In summary, for the intrinsics whose results depend on some extra state, there is no point in saying that that state could be poison, unless it is exposed as a regular IR value that the compiler can reason about.
Also I would argue that no target intrinsics can produce poison. Arithmetic poison ultimately exists because of the desire to tolerate different edge case handling on different targets, but target instructions should be well defined
That might work for creating poison, but what about propagating poison? Wouldn't it be beneficial to say that target arithmetic intrinsics still propagate poison like regular arithmetic does?
Yes.
I also realized we do have some sources of poison.
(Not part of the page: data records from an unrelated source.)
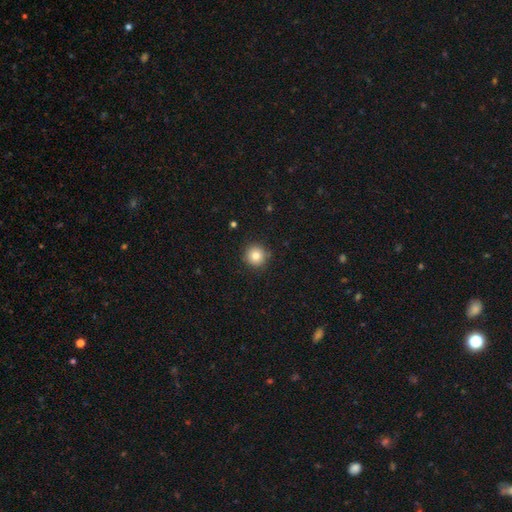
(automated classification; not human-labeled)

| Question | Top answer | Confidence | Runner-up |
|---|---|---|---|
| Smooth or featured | smooth | 82% | star or artifact (11%) |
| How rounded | round | 95% | in between (4%) |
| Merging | none | 89% | minor disturbance (7%) |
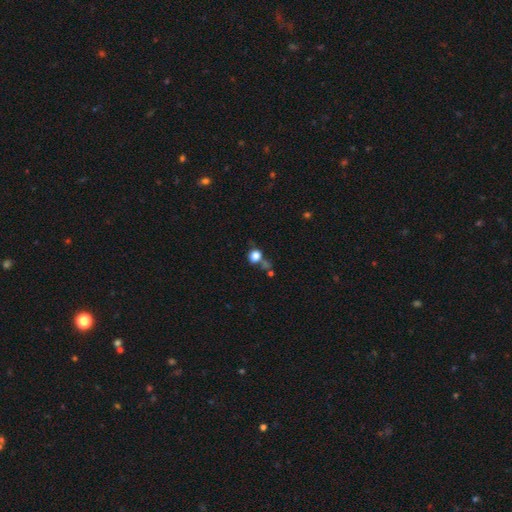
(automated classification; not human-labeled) Overall: smooth (80%). How rounded: round (77%). Merging: none (53%; merger 20%).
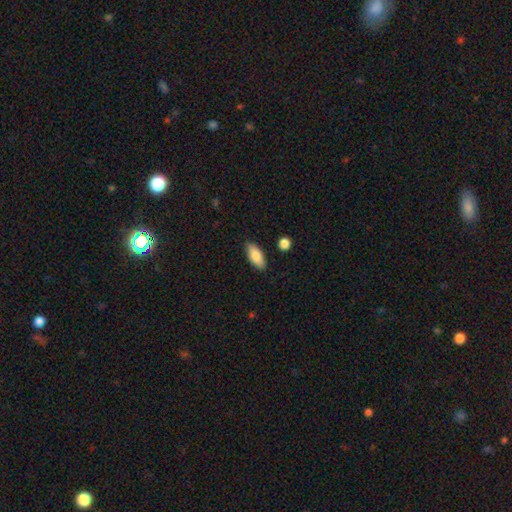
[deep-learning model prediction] This appears to be a smooth galaxy with no disk features (84%) that is in between round and cigar-shaped (85%). Merging: none (85%).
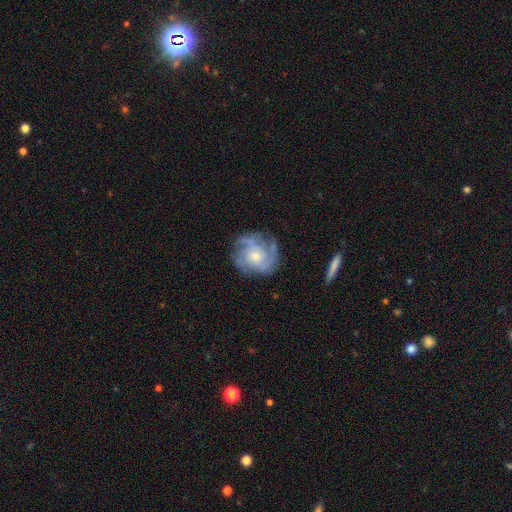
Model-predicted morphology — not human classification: type=featured or disk (79%); edge-on=no (98%); bar=no (76%); spiral arms=yes (94%); winding=tight (52%); arm count=3 (29%); bulge=moderate (47%); merging=none (71%).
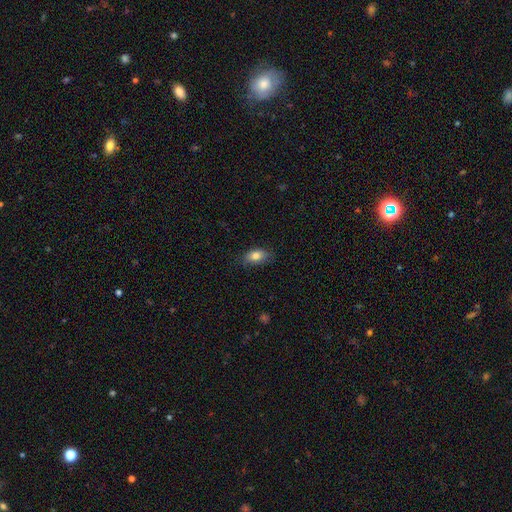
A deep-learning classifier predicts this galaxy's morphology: Smooth or featured? smooth (82%)
How rounded? in between (88%)
Merging? none (82%)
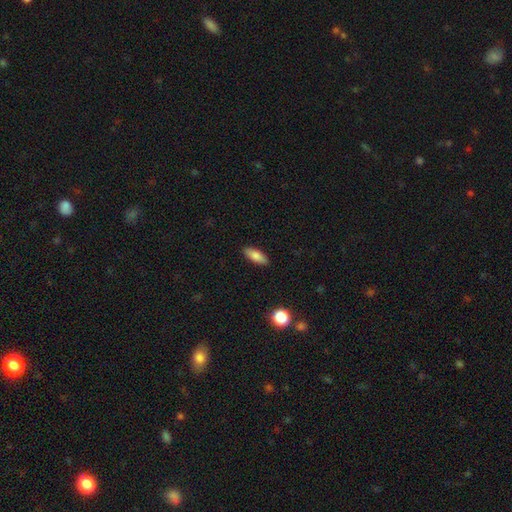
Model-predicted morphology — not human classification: Q: Smooth or featured?
A: smooth (81%); runner-up: featured or disk (12%)
Q: How rounded?
A: in between (73%); runner-up: cigar-shaped (24%)
Q: Merging?
A: none (89%); runner-up: minor disturbance (8%)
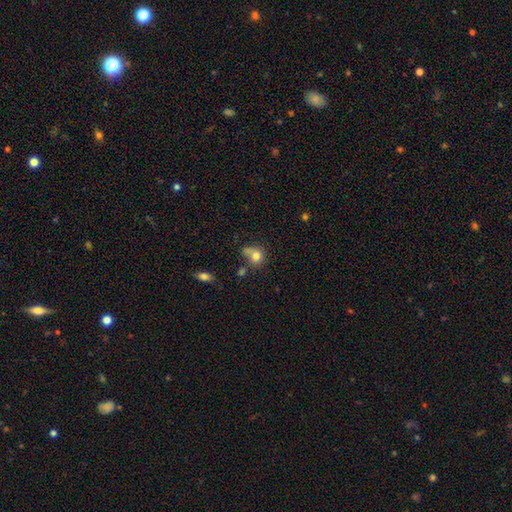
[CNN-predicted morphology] Overall: smooth (78%). How rounded: round (69%; in between 29%). Merging: none (41%; minor disturbance 23%).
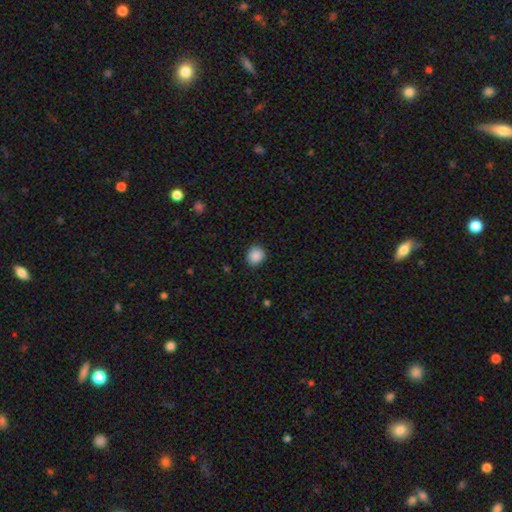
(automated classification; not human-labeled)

The various intrinsics to access inputs return poison when called through functions with the corresponding "amdgpu-no..." attributes or incompatible calling conventions. I'd expect to cover every intrinsic which selects to a real instruction to be covered here
This would be a pretty big annoyance, because ValueTracking is used everywhere, and this would require adding a TTI dependency to pretty much all passes. The practical outcome would probably be that most callers just wouldn't pass TTI. As such, prefer the approach in this patch.
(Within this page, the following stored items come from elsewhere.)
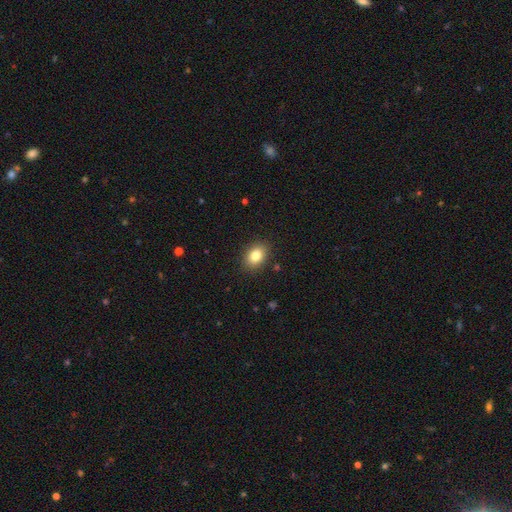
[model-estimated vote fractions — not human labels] Q: Smooth or featured?
A: smooth (83%); runner-up: star or artifact (9%)
Q: How rounded?
A: in between (75%); runner-up: round (24%)
Q: Merging?
A: none (88%); runner-up: minor disturbance (9%)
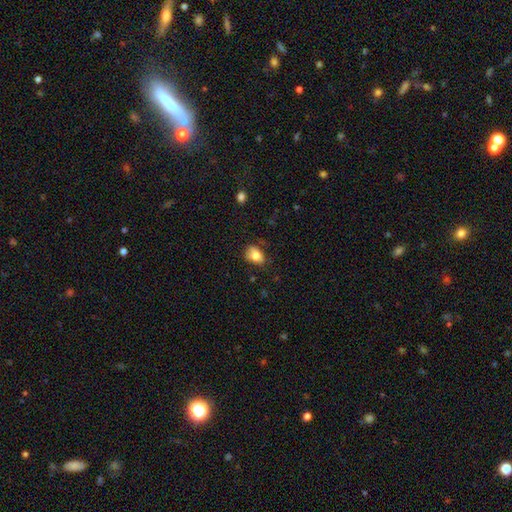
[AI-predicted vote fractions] Morphology: type=smooth (79%); roundness=in between (77%); merging=none (67%).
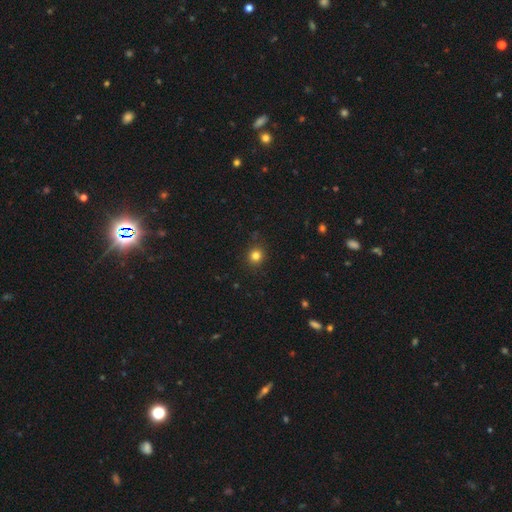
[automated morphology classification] A smooth galaxy with no disk features (81%) that is round (89%).

Vote fractions:
- Smooth or featured? smooth: 81% / star or artifact: 14% / featured or disk: 5%
- How rounded? round: 89% / in between: 10% / cigar-shaped: 1%
- Merging? none: 89% / minor disturbance: 8% / major disturbance: 2% / merger: 1%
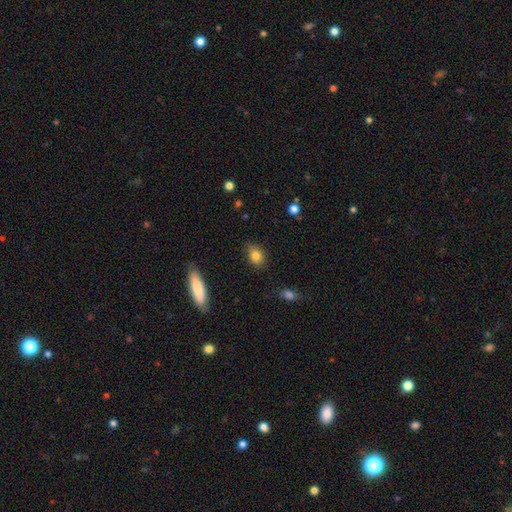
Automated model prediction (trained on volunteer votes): Smooth or featured?
  - smooth: 82% *
  - star or artifact: 9%
  - featured or disk: 8%
How rounded?
  - in between: 58% *
  - round: 39%
  - cigar-shaped: 3%
Merging?
  - none: 74% *
  - minor disturbance: 21%
  - major disturbance: 4%
  - merger: 2%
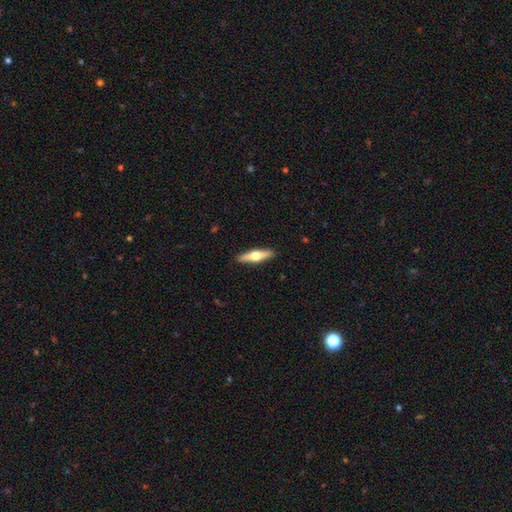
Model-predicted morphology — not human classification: Smooth or featured? featured or disk (54%)
Edge-on disk? yes (94%)
Edge-on bulge? rounded (95%)
Merging? none (91%)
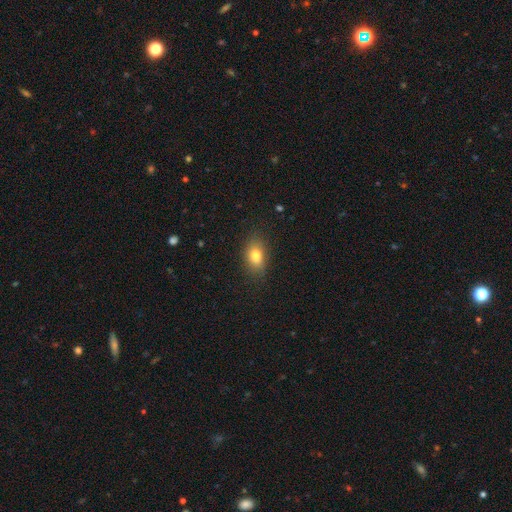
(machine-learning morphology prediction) smooth_or_featured: smooth (p=0.79) [alt: star or artifact p=0.10]
how_rounded: in between (p=0.79) [alt: round p=0.19]
merging: none (p=0.82) [alt: minor disturbance p=0.13]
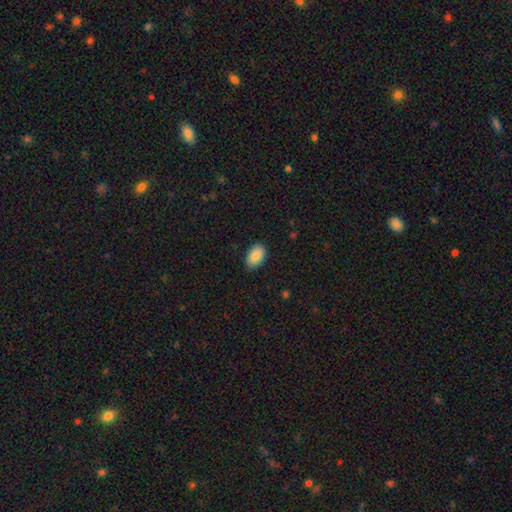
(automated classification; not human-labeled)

Also I would argue that no target intrinsics can produce poison. Arithmetic poison ultimately exists because of the desire to tolerate different edge case handling on different targets, but target instructions should be well defined
Just to give an obvious counter-example: Load-like intrinsics tend to produce poison (because there might be poison in memory).
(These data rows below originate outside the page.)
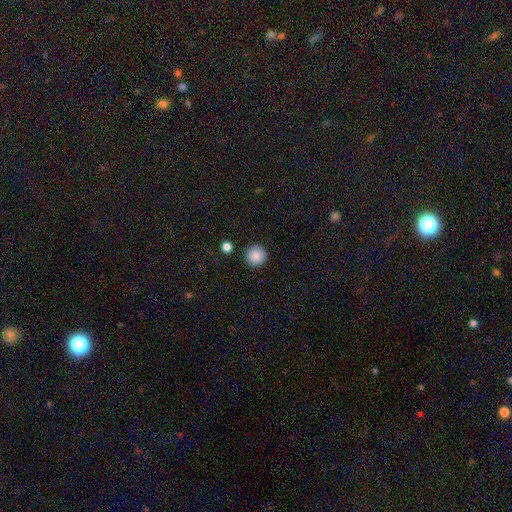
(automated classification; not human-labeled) Smooth or featured? Predicted: smooth (p=0.88). How rounded? Predicted: round (p=0.96). Merging? Predicted: none (p=0.91).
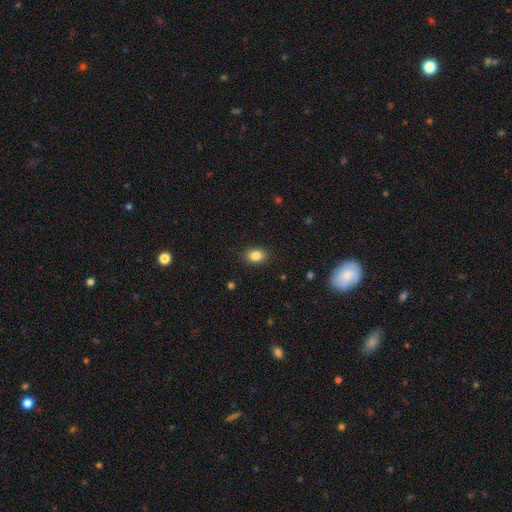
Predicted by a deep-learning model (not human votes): Smooth or featured: smooth — 85% (star or artifact — 9%)
How rounded: in between — 73% (round — 26%)
Merging: none — 88% (minor disturbance — 9%)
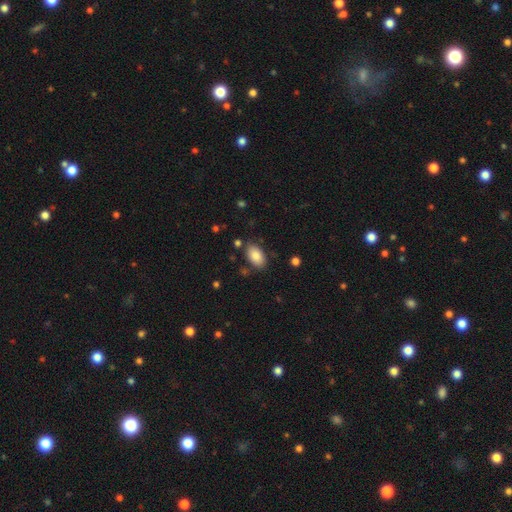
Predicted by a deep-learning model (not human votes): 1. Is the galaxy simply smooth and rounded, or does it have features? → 86% smooth, 7% star or artifact, 7% featured or disk.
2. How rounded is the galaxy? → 93% in between, 5% round, 2% cigar-shaped.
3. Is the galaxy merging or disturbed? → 81% none, 12% minor disturbance, 3% merger, 3% major disturbance.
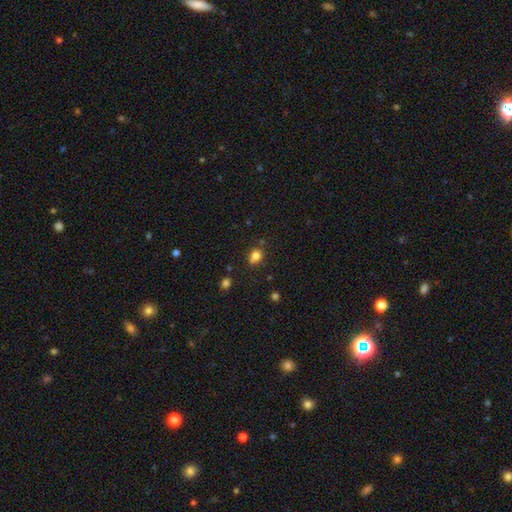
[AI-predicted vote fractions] This is likely a smooth galaxy (77%). How rounded: possibly round (51%). Merging: possibly none (59%).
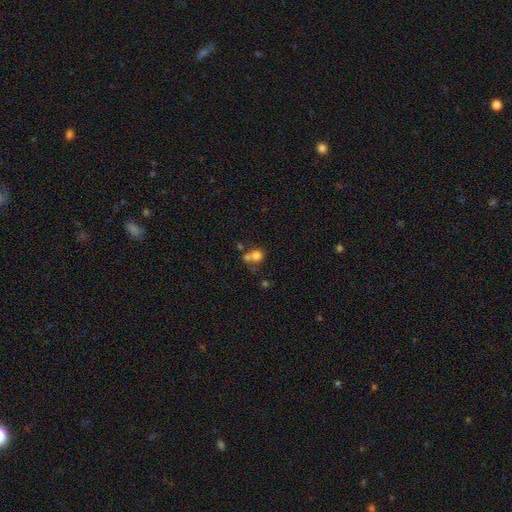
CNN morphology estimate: The model was most divided on "merging": merger: 47%, none: 38%, minor disturbance: 9%, major disturbance: 6%. More confident: how rounded — round (78%); smooth or featured — smooth (74%).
But that would be a property of the memory, not the operation itself. I also thought load poison was UB?
I was wondering about that case myself. I don't see the benefit of saying that a load-like intrinsic can return poison, unless the compiler recognizes it as a load well enough to do things like forwarding a previously stored value through it.
In the AMDGPU backend we have lots of load-like intrinsics that are mostly opaque to the compiler, except that it knows they read from some address space.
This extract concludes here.